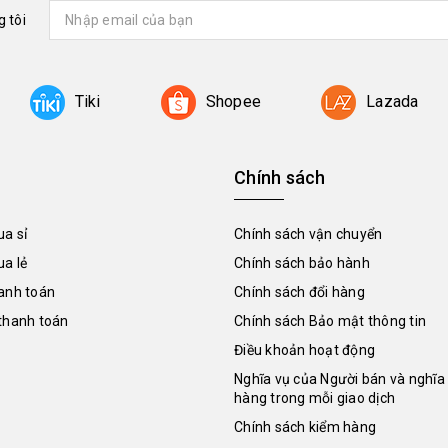
 tôi
Tiki
Shopee
Lazada
Chính sách
a sỉ
Chính sách vận chuyển
a lẻ
Chính sách bảo hành
anh toán
Chính sách đổi hàng
thanh toán
Chính sách Bảo mật thông tin
Điều khoản hoạt động
Nghĩa vụ của Người bán và nghĩa
hàng trong mỗi giao dịch
Chính sách kiểm hàng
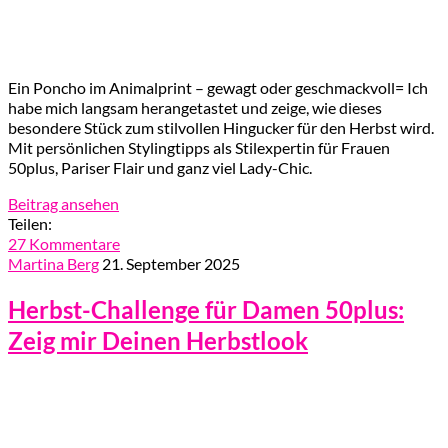
Ein Poncho im Animalprint – gewagt oder geschmackvoll= Ich
habe mich langsam herangetastet und zeige, wie dieses
besondere Stück zum stilvollen Hingucker für den Herbst wird.
Mit persönlichen Stylingtipps als Stilexpertin für Frauen
50plus, Pariser Flair und ganz viel Lady-Chic.
Beitrag ansehen
Teilen:
27 Kommentare
Martina Berg
21. September 2025
Herbst-Challenge für Damen 50plus:
Zeig mir Deinen Herbstlook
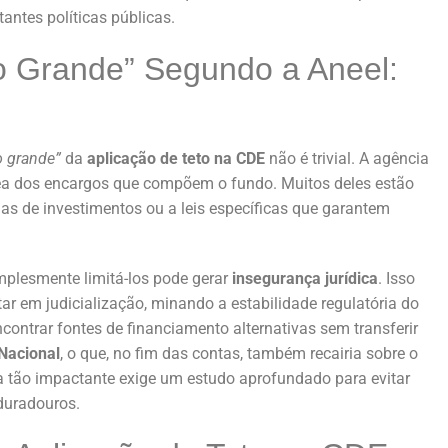
antes políticas públicas.
o Grande” Segundo a Aneel:
 grande”
da
aplicação de teto na CDE
não é trivial. A agência
ea dos encargos que compõem o fundo. Muitos deles estão
ias de investimentos ou a leis específicas que garantem
plesmente limitá-los pode gerar
insegurança jurídica
. Isso
tar em judicialização, minando a estabilidade regulatória do
encontrar fontes de financiamento alternativas sem transferir
Nacional
, o que, no fim das contas, também recairia sobre o
a tão impactante exige um estudo aprofundado para evitar
 duradouros.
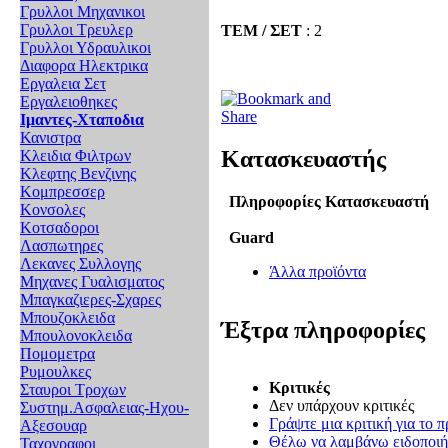
Γρυλλοι Μηχανικοι
Γρυλλοι Τρευλερ
ΤΕΜ / ΣΕΤ
: 2
Γρυλλοι Υδραυλικοι
Διαφορα Ηλεκτρικα
Εργαλεια Σετ
Εργαλειοθηκες
Ιμαντες-Χταποδια
Κανιστρα
Κατασκευαστής
Κλειδια Φιλτρων
Κλεφτης Βενζινης
Κομπρεσσερ
Πληροφορίες Κατασκευαστή
Κονσολες
Κοτσαδοροι
Guard
Λασπωτηρες
Λεκανες Συλλογης
Άλλα προϊόντα
Μηχανες Γυαλισματος
Μπαγκαζιερες-Σχαρες
Μπουζοκλειδα
Έξτρα πληροφορίες
Μπουλονοκλειδα
Πομομετρα
Ρυμουλκες
Κριτικές
Σταυροι Τροχων
Δεν υπάρχουν κριτικές
Συστημ.Ασφαλειας-Ηχου-
Γράψτε μια κριτική για το π
Αξεσουαρ
Θέλω να λαμβάνω ειδοποιήσ
Ταχογραφοι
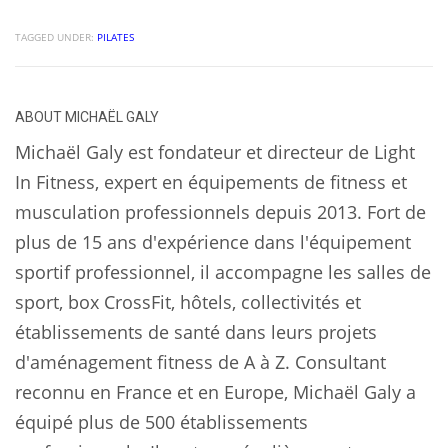
TAGGED UNDER:
PILATES
ABOUT
MICHAËL GALY
Michaël Galy est fondateur et directeur de Light
In Fitness, expert en équipements de fitness et
musculation professionnels depuis 2013. Fort de
plus de 15 ans d'expérience dans l'équipement
sportif professionnel, il accompagne les salles de
sport, box CrossFit, hôtels, collectivités et
établissements de santé dans leurs projets
d'aménagement fitness de A à Z. Consultant
reconnu en France et en Europe, Michaël Galy a
équipé plus de 500 établissements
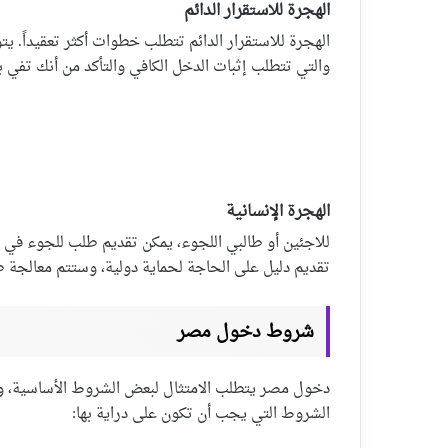
الهجرة للاستقرار الدائم
الهجرة للاستقرار الدائم تتطلب خطوات أكثر تعقيداً. 
والتي تتطلب إثبات الدخل الكافي والتأكد من أنك تفي بم
الهجرة الإنسانية
للاجئين أو طالبي اللجوء، يمكن تقديم طلب للجوء في
تقديم دليل على الحاجة لحماية دولية، وستتم معالجة طل
شروط دخول مصر
دخول مصر يتطلب الامتثال لبعض الشروط الأساسية، وال
الشروط التي يجب أن تكون على دراية بها:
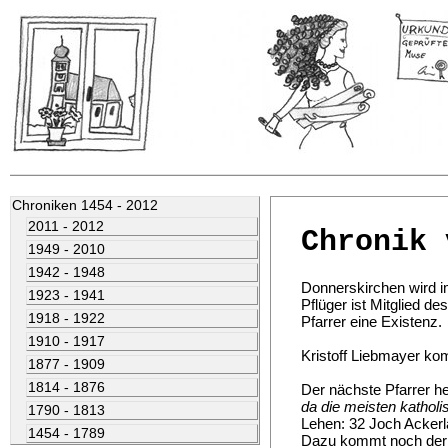
Chroniken 1454 - 2012
2011 - 2012
Chronik 
1949 - 2010
1942 - 1948
Donnerskirchen wird im
1923 - 1941
Pflüger ist Mitglied d
1918 - 1922
Pfarrer eine Existenz.
1910 - 1917
Kristoff Liebmayer ko
1877 - 1909
1814 - 1876
Der nächste Pfarrer 
da die meisten katholi
1790 - 1813
Lehen: 32 Joch Ackerl
1454 - 1789
Dazu kommt noch der v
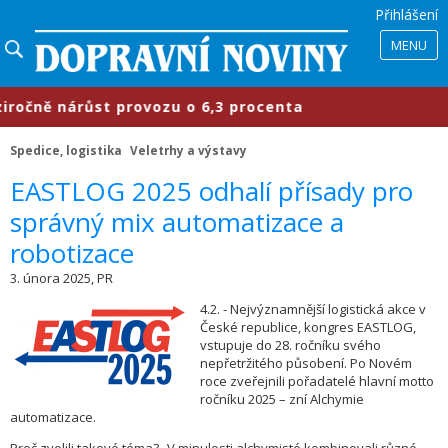
Přihlášení
MENU
ně nárůst provozu o 6,3 procenta
Spedice, logistika
Veletrhy a výstavy
​EASTLOG 2025 odhalí přísady pro
správný mix automatizace a
robotizace
3. února 2025, PR
4.2. - Nejvýznamnější logistická akce v
České republice, kongres EASTLOG,
vstupuje do 28. ročníku svého
nepřetržitého působení. Po Novém
roce zveřejnili pořadatelé hlavní motto
ročníku 2025 – zní Alchymie
automatizace.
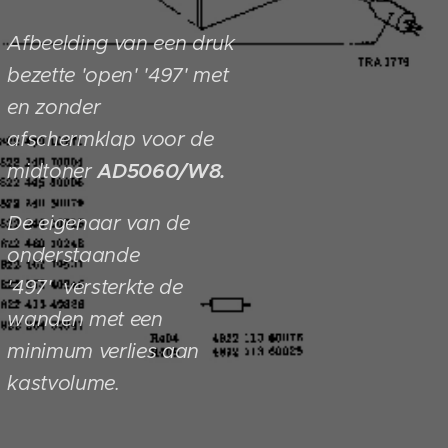
Afbeelding van een druk
bezette 'open' '497' met
en zonder
afschermklap voor de
midtoner
AD5060/W8.
De eigenaar
van de
onderstaande
'497'
versterkte de
wanden met een
minimum verlies aan
kastvolume.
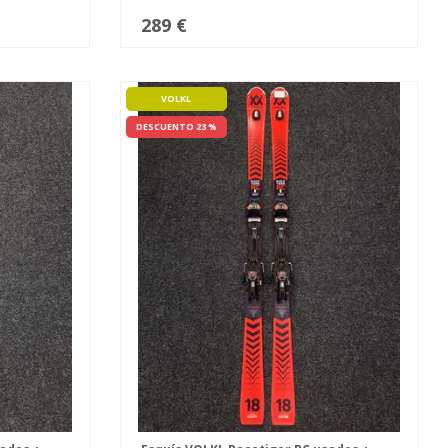
289 €
VOLKL
DESCUENTO 23 %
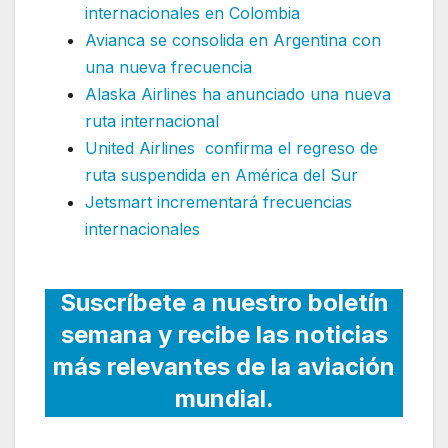
internacionales en Colombia
Avianca se consolida en Argentina con
una nueva frecuencia
Alaska Airlines ha anunciado una nueva
ruta internacional
United Airlines confirma el regreso de
ruta suspendida en América del Sur
Jetsmart incrementará frecuencias
internacionales
Suscríbete a nuestro boletín
semana y recibe las noticias
más relevantes de la aviación
mundial.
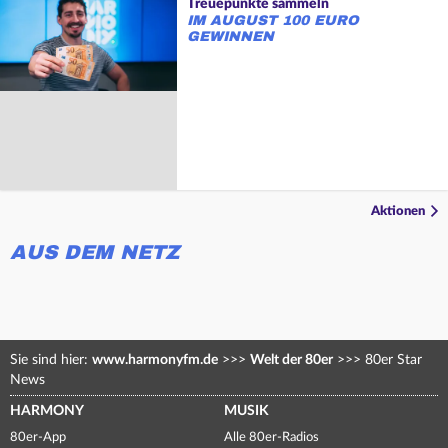
Treuepunkte sammeln
IM AUGUST 100 EURO
GEWINNEN
Aktionen
AUS DEM NETZ
Sie sind hier:
www.harmonyfm.de
>>>
Welt der 80er
>>>
80er Star
News
HARMONY
MUSIK
80er-App
Alle 80er-Radios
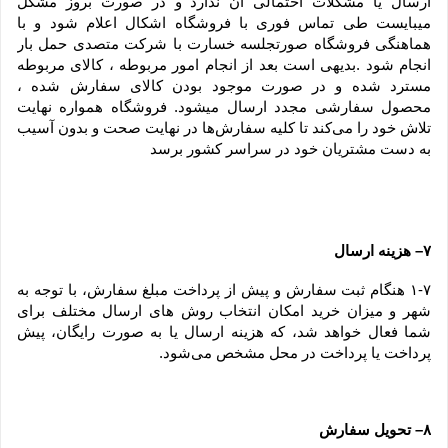
ارسال یا مشکلات احتمالی آن ندارد و در صورت بروز مشکل 
میبایست طی تماس فوری با فروشگاه اشکال اعلام شود و با 
هماهنگی فروشگاه صورتجلسه خسارت با شرکت متصدی حمل بار 
انجام شود .بدیهی است بعد از انجام امور مربوطه ، کالای مربوطه 
مسترد شده و در صورت موجود بودن کالای سفارش شده ، 
محصول سفارشی مجدد ارسال میشود. فروشگاه همواره نهایت 
تلاش خود را می‏‌کند تا کلیه سفارش‏‌ها در نهایت صحت و بدون آسیب 
به دست مشتریان خود در سراسر کشور برسد
۷– هزینه ارسال
۱-۷ هنگام ثبت سفارش و پیش از پرداخت مبلغ سفارش، با توجه به 
شهر و میزان خرید امکان انتخاب روش های ارسال مختلف برای 
شما فعال خواهد شد، که هزینه ارسال یا به صورت رایگان، پیش 
پرداخت یا پرداخت در محل مشخص می‌شود.
۸– تحویل سفارش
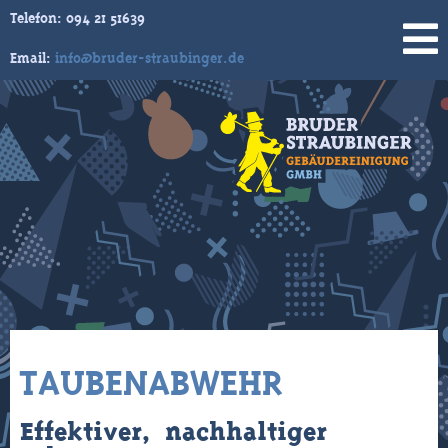
Telefon:
094 21 51639
Email:
info@bruder-straubinger.de
Skip
to
content
TAUBENABWEHR
Effektiver, nachhaltiger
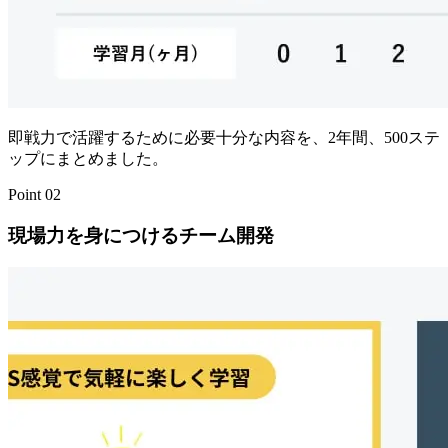
即戦力で活躍するために必要十分な内容を、
2年間、500ステ
ップにまとめました。
Point
02
現場力を身につける
チーム開発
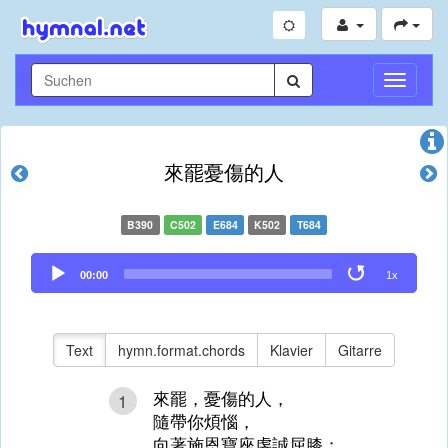
Navigati
umschal
來罷憂傷的人
B390
C502
E684
K502
T684
Audio
00:00
1x
Player
Text
hymn.format.chords
Klavier
Gitarre
來罷，憂傷的人，
1
隨帶你煩惱，
向著施恩寶座虔誠屈膝；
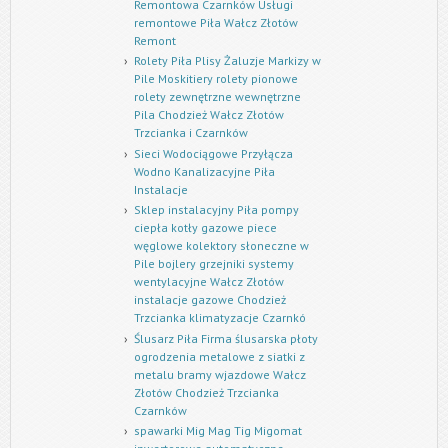
Remontowa Czarnków Usługi
remontowe Piła Wałcz Złotów
Remont
Rolety Piła Plisy Żaluzje Markizy w
Pile Moskitiery rolety pionowe
rolety zewnętrzne wewnętrzne
Pila Chodzież Wałcz Złotów
Trzcianka i Czarnków
Sieci Wodociągowe Przyłącza
Wodno Kanalizacyjne Piła
Instalacje
Sklep instalacyjny Piła pompy
ciepła kotły gazowe piece
węglowe kolektory słoneczne w
Pile bojlery grzejniki systemy
wentylacyjne Wałcz Złotów
instalacje gazowe Chodzież
Trzcianka klimatyzacje Czarnkó
Ślusarz Piła Firma ślusarska płoty
ogrodzenia metalowe z siatki z
metalu bramy wjazdowe Wałcz
Złotów Chodzież Trzcianka
Czarnków
spawarki Mig Mag Tig Migomat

※ ※ ※

Every line that contains the string "Airlines" should be copied from the records.

Alaska Airlines ha anunciado una nueva
United Airlines confirma el regreso de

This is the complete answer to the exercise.